Re: What’s the use for Standards-Version?
On Wed, Aug 12 2009, Josselin Mouette wrote:
> Le mercredi 12 août 2009 à 08:16 -0500, Manoj Srivastava a écrit :
>> > AIUI, this header is here to indicate which version of the policy the
>> > package is supposed to conform to. This way, we have a way to enforce
>> > which policy versions are supported, e.g. in a stable release, by
>> > forbidding the too old versions.
>> No, that is wrong. The reason we put in the Standards version is
>> to let the next developer know what to look for in the upgrading
>> checklist in policy in order to bring the package up to date with policy
> This assumes that the previous developer has correctly updated the
> package according to the stated Standards version. Which is, in the
> general case, wrong.
Firstly, when you update a package, the previous maintainer
could have done all kinds of things wrong. If you do not trust the
maintainer, you check. The chances are that they did not update the
standards version, so youhave more checking to do from upgrading
checklist. More work for you, but no other downside. If you think the
maintainer was malicious, and updated the standards version without
making changes to the package, you are stuck with a full review of
policy and the package. And report the maintainer.
If you think the majority of the maintainers upo blindly
upgrading the standards version and not the package, we need to do some
In my experience, the packages I have worked with, the standards
version has not been upgraded without the package itself.
> This also assumes that the upgrading checklist contains all relevant
> information, which is also wrong for real cases.
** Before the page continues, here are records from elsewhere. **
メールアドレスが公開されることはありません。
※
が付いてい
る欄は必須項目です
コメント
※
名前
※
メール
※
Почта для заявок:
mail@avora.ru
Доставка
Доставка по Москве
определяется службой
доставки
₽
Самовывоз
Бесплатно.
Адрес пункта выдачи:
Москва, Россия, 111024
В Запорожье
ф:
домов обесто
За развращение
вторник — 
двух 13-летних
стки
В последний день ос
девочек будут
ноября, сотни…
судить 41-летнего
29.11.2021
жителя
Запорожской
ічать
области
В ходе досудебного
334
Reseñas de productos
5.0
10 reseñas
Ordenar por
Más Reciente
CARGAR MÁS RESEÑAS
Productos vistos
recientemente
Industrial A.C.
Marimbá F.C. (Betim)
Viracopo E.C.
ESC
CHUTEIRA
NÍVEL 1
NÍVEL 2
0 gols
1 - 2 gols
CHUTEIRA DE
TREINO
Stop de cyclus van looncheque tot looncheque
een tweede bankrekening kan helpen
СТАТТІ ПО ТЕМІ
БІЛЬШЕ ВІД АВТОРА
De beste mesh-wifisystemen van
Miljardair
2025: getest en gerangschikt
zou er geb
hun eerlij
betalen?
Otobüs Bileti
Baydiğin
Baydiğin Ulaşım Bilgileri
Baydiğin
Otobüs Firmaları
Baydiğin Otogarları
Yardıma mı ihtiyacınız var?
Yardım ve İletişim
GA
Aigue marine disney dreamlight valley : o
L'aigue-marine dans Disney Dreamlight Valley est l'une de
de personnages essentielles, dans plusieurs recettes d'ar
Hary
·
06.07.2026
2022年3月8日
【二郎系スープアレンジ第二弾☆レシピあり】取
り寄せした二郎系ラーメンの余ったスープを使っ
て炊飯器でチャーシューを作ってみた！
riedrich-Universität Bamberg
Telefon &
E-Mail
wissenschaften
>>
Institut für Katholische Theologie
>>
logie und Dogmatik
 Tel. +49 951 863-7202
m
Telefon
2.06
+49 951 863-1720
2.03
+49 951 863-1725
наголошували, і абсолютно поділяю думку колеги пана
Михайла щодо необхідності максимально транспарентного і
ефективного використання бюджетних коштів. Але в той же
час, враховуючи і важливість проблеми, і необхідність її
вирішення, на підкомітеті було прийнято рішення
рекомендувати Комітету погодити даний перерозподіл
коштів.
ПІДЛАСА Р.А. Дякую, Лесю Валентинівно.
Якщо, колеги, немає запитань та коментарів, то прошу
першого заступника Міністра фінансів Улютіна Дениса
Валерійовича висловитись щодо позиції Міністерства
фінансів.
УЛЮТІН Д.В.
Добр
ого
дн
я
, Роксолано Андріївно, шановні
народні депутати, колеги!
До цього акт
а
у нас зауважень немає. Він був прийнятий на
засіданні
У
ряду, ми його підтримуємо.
Frankly, if you think that upgrading checklist does not contain
everything relevant a maintainer has to check for the policy update in
question, this is a bug, and I do not se that you have filed any. And
can you point to a concrete case, please? Which policy upgrade came
with a deficient upgrading checklist?
> If you want to bring a random package up-to-date with the policy, it is
> generally more useful to look at its RC bugs, and also at its other
Heh. You have a far greater faith in people discovering and
filing RC bugs. Lookgin at RC bugs is of course a necessary, but not,
in my opinion, a sufficient, condition for bringing the package up to
date. If a maintainer are not looking at the standards version, then
the packages they maintain are suspect.
> Said otherwise, with the current state of our practice, the workflow you
> describe is flawed. Which makes the standards version declaration
I beg to differ. The standards version is a useful tool for
people who follow the (simple) rules, and just because there are lazy
(and perhaps malicious) maintainers out there does not mean the
work-flow is broken.
I hope that the majority of developers are not as lazy,
incompetent, or malicious as you imply, and do not update the standards
version without actually updating the packages in question.
Bachelor: A guy who is footloose and fiancee-free.